## EXTRACT PROVIDED
-.-.-

Paradise

ParadiseHead

A quick trip to paradise

Not more than a 90 minute drive out of town lies a remote kloof, a canyon I suppose you might suggest. It is steep sided with a gradient to match, remote, rocky and unspoiled, unspoiled in a way that so few places really are. Through this little piece of paradise flows the most crystal clear water outside of an Evian processing plant, water with the transparency of London Dry Gin, and in that water, camouflaged by eons of natural selection hide trout.

Glorious trout, pretty trout, near invisible trout, even some large trout, trout given of a green hue and pink side bar which can bring tears to the eyes of fishermen and artists alike. Trout of which dreams are made, fish that appear and disappear in ghostlike fashion as they hover over the boulders, trout that really make you wonder if God wasn’t an artist who just got a little carried away putting on the dots.

StreamXRelease1Crystal Clear water and trout which are as pretty as hell.

In fact some of the ancestors of those trout were carried into the canyon over twenty years back by myself and other anglers to re-stock a stream that was becoming seriously under populated. Manually portaged in as tiny fingerlings ensconced in highly oxygenated water, sealed in plastic bags and stuffed into back packs. Carrying haversacks filled with swashing water and baby trout up a steep sided valley is something that would only be undertaken by the dedicated or insane, it was hard work and took the entire day. Stocking trout like this is analogous to planting a shade tree, you have no idea if you will ever reap the rewards of your labour but at least hope that others will benefit in the future, the ultimate example of “Paying it forward”.

Over the intervening years myself and many others have reaped such benefit, the trout thrived for a while although numbers now seem to be somewhat diminished once again. The fish that remain however still manage to reproduce, perhaps more effectively some years than others, and whilst it can be hard fishing it still is wonderful fishing. A rare venue of genuinely remote aspect, difficult to reach and totally unspoiled by the excesses of the modern world. Too remote to be over utilized and too steep and rugged to offer any hope of commercial intervention, building, farming and such. The water continues to quietly erode the sandstone cliffs my microns each year as it has since the beginning of time and the fish lead relatively untroubled lives hidden away in the deepness of the natural world.

StreamXPMClimbing  The climb in to the remote sections isn’t for the faint of heart.

That said the valley hasn’t been without its political troubles, at one time the powers that be changed the regulations in an ill-considered attempt to encourage the masses to embrace nature. Increased numbers were provided permits, a car park of sorts was built and bridges across the small streams that stand as sentinels to valley were manufactured. It quickly became apparent that such intervention threatened the wellbeing of the river, the paths became eroded, the car park washed away leaving a badly scared landscape. The bridges broke and the signboards that sang the praises of a natural world which they themselves sullied by their presence have been lost to the vagaries of winter weather.

-.-.-

## TASK
Answer these questions using the piece on the trout canyon.
(a) How long is the drive from town to the kloof?
(b) In what were the fingerlings carried into the canyon?
(c) After the regulations were changed, what became eroded?
The entries that follow bear no relation to the text above.

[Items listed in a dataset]

-.-.-

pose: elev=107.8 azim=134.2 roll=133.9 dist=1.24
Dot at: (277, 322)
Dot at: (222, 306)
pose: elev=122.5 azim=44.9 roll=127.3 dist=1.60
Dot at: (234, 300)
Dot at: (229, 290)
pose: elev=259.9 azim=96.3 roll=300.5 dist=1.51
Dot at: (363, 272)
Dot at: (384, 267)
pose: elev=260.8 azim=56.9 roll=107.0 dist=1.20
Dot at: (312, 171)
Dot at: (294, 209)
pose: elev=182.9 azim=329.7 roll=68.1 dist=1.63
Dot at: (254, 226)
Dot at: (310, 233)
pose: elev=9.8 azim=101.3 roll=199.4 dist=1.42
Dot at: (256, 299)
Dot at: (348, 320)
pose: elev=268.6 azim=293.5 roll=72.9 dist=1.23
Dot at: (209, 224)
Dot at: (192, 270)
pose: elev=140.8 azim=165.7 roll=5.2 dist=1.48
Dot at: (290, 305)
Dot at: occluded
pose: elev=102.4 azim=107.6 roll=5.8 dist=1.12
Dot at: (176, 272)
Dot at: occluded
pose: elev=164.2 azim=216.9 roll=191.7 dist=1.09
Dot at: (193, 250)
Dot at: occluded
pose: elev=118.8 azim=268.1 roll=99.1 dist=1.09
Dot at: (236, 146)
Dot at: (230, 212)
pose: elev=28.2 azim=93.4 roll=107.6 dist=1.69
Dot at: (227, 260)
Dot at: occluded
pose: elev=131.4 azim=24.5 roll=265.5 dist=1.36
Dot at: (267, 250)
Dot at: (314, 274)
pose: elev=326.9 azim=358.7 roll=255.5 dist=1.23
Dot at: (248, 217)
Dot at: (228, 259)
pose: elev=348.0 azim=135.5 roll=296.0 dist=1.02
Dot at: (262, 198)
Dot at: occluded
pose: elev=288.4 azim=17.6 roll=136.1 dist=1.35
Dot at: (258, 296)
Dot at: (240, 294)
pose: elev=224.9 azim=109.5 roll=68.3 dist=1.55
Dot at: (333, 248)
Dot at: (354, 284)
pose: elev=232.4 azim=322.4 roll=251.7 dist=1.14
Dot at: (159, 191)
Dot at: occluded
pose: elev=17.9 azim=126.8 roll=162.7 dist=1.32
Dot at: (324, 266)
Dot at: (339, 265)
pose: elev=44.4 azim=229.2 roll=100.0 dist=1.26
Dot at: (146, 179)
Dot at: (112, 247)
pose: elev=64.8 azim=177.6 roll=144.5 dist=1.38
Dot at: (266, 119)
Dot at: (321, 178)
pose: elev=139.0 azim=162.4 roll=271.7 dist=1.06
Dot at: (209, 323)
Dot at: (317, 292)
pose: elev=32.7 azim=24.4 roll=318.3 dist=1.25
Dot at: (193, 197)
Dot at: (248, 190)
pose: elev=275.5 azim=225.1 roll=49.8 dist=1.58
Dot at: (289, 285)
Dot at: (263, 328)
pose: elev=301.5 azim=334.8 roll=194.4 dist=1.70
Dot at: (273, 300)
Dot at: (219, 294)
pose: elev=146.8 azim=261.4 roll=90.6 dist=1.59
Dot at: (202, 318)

-.-.-

## ANSWER TO THIS TASK
(a) Not more than 90 minutes.
(b) Highly oxygenated water sealed in plastic bags and stuffed into backpacks.
(c) The paths.